Tuesday, March 25, 2014
Mary's Unique Name: The Grace-Filled One
Today is the wonderful feast of the Annunciation. In the midst of Lent, we pause to remember that the foundation of the value of any penance we do is the gratuitous gift of God who comes to dwell among us. By the power of the Holy Spirit, the only-begotten Son of the Father has become incarnate in the womb of the Virgin Mary.
This is the astonishing, inexhaustibly new "news" that the angel Gabriel announces to a young girl in Nazareth, and to the whole world through her and the witness of St. Luke's gospel.
Inseparable from this revelation, however, is something else that the angel makes known. God has prepared a "place" for himself and his coming. The power of the Incarnation and Redemption "already" brings about in a perfect way the new reality, the new life that God wills to share with the world in giving his only Son.
For the announcement we celebrate today begins with the "angelic salutation" that we know so well. When we pray, "Hail Mary, full of grace" (cf. Luke 1:28) we echo those words. The original Greek text is "Chaire, kecharitomene," and many English language Bibles translate this as "Rejoice, O favored one." Indeed, the Greek "chaire" is well rendered as "rejoice," which is evocative of the messianic joy of "Daughter Zion" in the prophets (see Zephaniah 3:14). Perhaps from the Ave of the Latin Vulgate to the "Hail" of our classic Marian prayer something of the jubilant connotation is not so directly conveyed to us. It is present nonetheless, and it is worth remembering this moment of Mary's joy when we pray the "Hail Mary."
The term that follows, however, is quite precise and unique, even if those translations that use the term "favor" would appear to weaken its force or render its significance vague. The entire content of the Annunciation makes it clear that this is no ordinary "favor" of God. Mary is destined to carry the Holy One, to be "overshadowed" by the presence of God's glory, the Shekinah of the cloud and the fire that descended upon the mercy seat in the Holy of Holies, the sanctuary of Israel reserved to the high priest in the ritual of atonement, the place where Moses spoke with God.
Moreover, "kecharitomene" is not a mere adjective but a substantive term, like a name. Mary is not just "favored" in a relative sense; she is "the favored one." And what kind of a "name" is this, and what more does it convey? Gabriel calls Mary kecharitomene. No one else in the Bible is identified with this term. No one. Translations can try to "tone that down" all they want; they can't take away the fact that the "chari" in "kecharitomene" is the "charis" of St. Paul, by which we are redeemed and justified and set free from sin and sanctified. Grace.
The new life. Mary not only "has" it; it totally penetrates her identity. She is the one who is graced. St. Jerome, who's Greek was pretty good, rendered this in Latin as gratia plena. Mary is "full of grace"--if anything the original Greek is stronger and more emphatic than this. It indicates a reality unique to Mary, that entirely encompasses who she is.
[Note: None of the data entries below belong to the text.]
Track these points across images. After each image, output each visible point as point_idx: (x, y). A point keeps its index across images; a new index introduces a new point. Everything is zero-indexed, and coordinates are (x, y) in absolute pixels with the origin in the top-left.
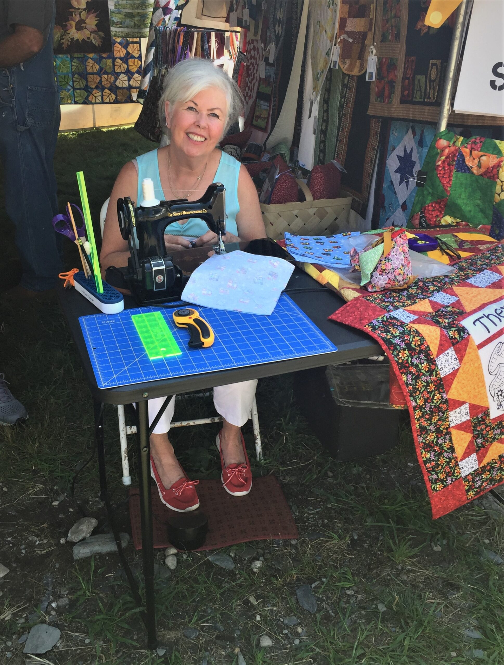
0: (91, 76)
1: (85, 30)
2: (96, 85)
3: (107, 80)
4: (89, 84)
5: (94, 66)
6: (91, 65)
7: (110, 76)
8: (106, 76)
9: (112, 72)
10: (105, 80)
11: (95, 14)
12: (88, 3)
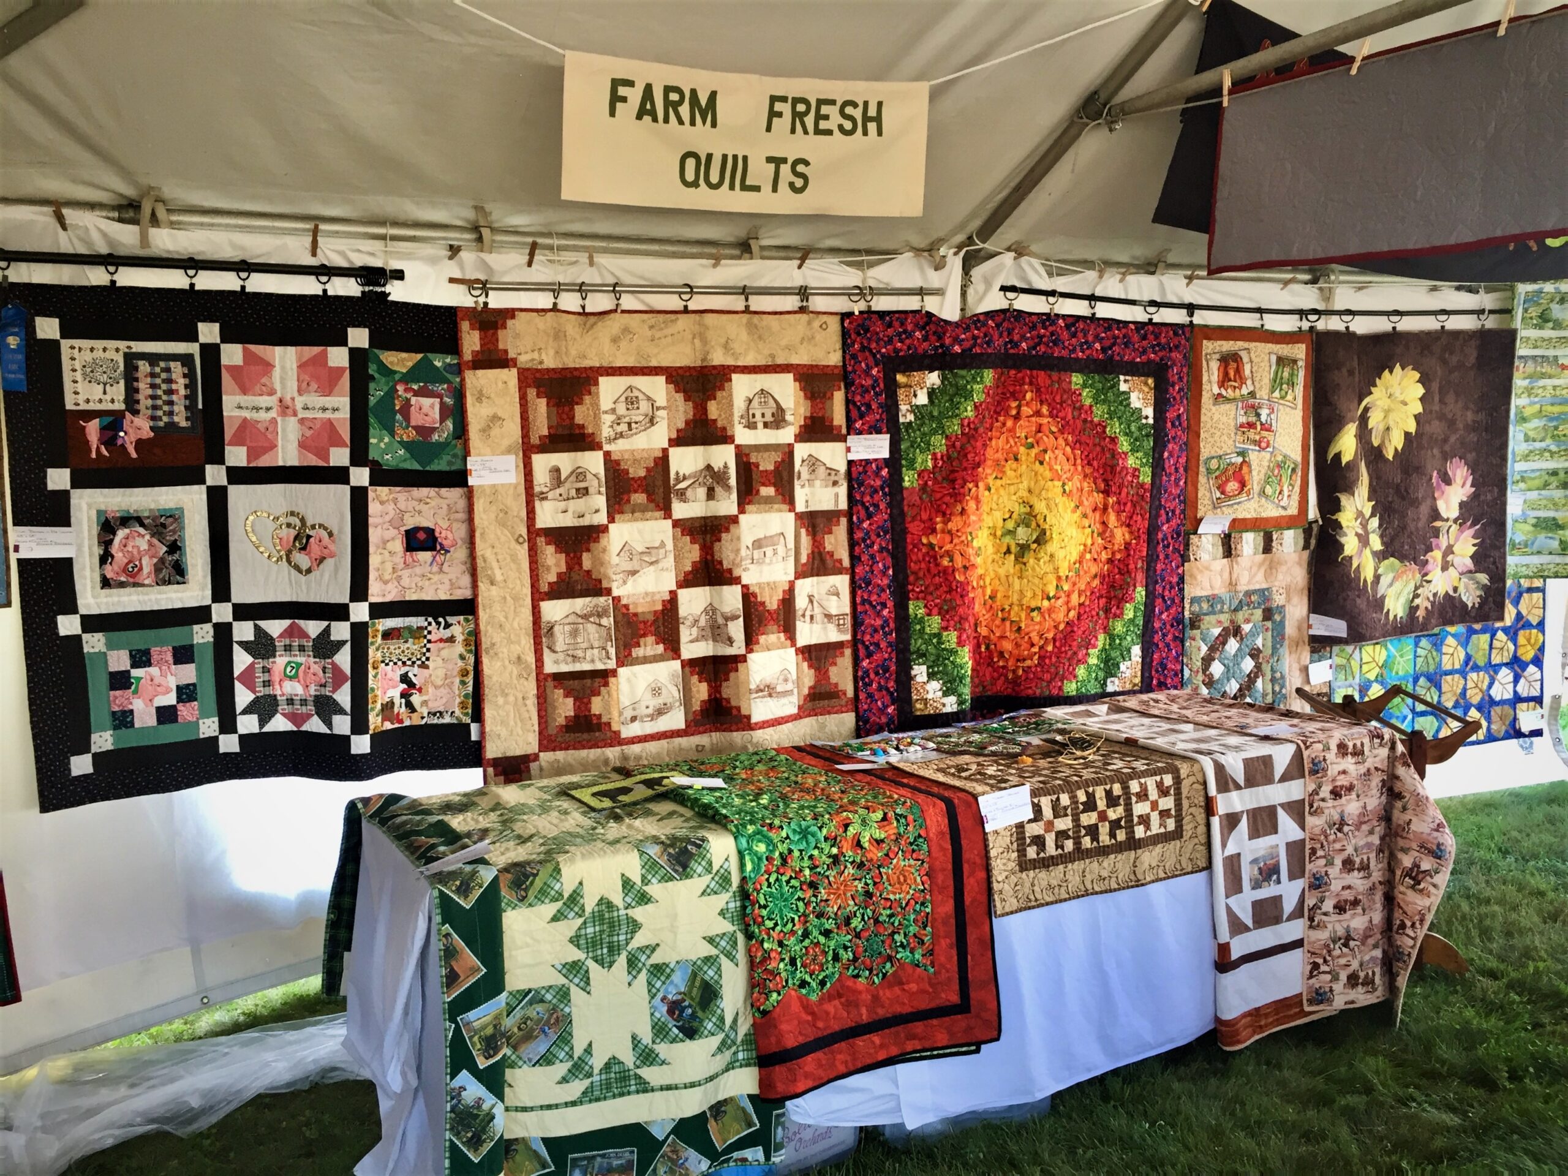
0: (1449, 678)
1: (1452, 569)
2: (1455, 699)
3: (1477, 686)
4: (1443, 698)
5: (1455, 655)
6: (1451, 650)
7: (1482, 675)
8: (1475, 676)
9: (1486, 665)
10: (1473, 685)
11: (1472, 531)
12: (1462, 505)
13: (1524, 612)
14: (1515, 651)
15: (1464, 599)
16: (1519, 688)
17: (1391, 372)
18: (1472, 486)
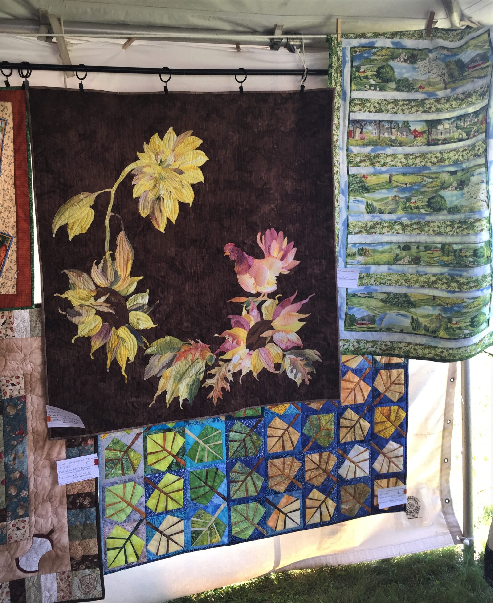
0: (278, 462)
1: (269, 346)
2: (287, 482)
3: (319, 467)
4: (271, 483)
5: (286, 437)
6: (280, 432)
7: (325, 455)
8: (316, 457)
9: (331, 445)
10: (313, 466)
11: (298, 306)
12: (280, 279)
13: (381, 389)
14: (372, 428)
15: (291, 376)
16: (377, 465)
17: (162, 137)
18: (296, 258)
Mary is The Graced One; she is nothing else but this gift of grace, perfected by God from the beginning in view of the One who would take flesh in her womb, and with whom she would cooperate by her loving, grace-filled yes all the way to the Cross and to our redemption.
The angelic salutation and Mary's free response are mutual components of the mystery of the new covenant revealed on this day, the truth of human destiny, the full unveiling of the plan of God that already illuminates the joyful heart of Mary full of grace.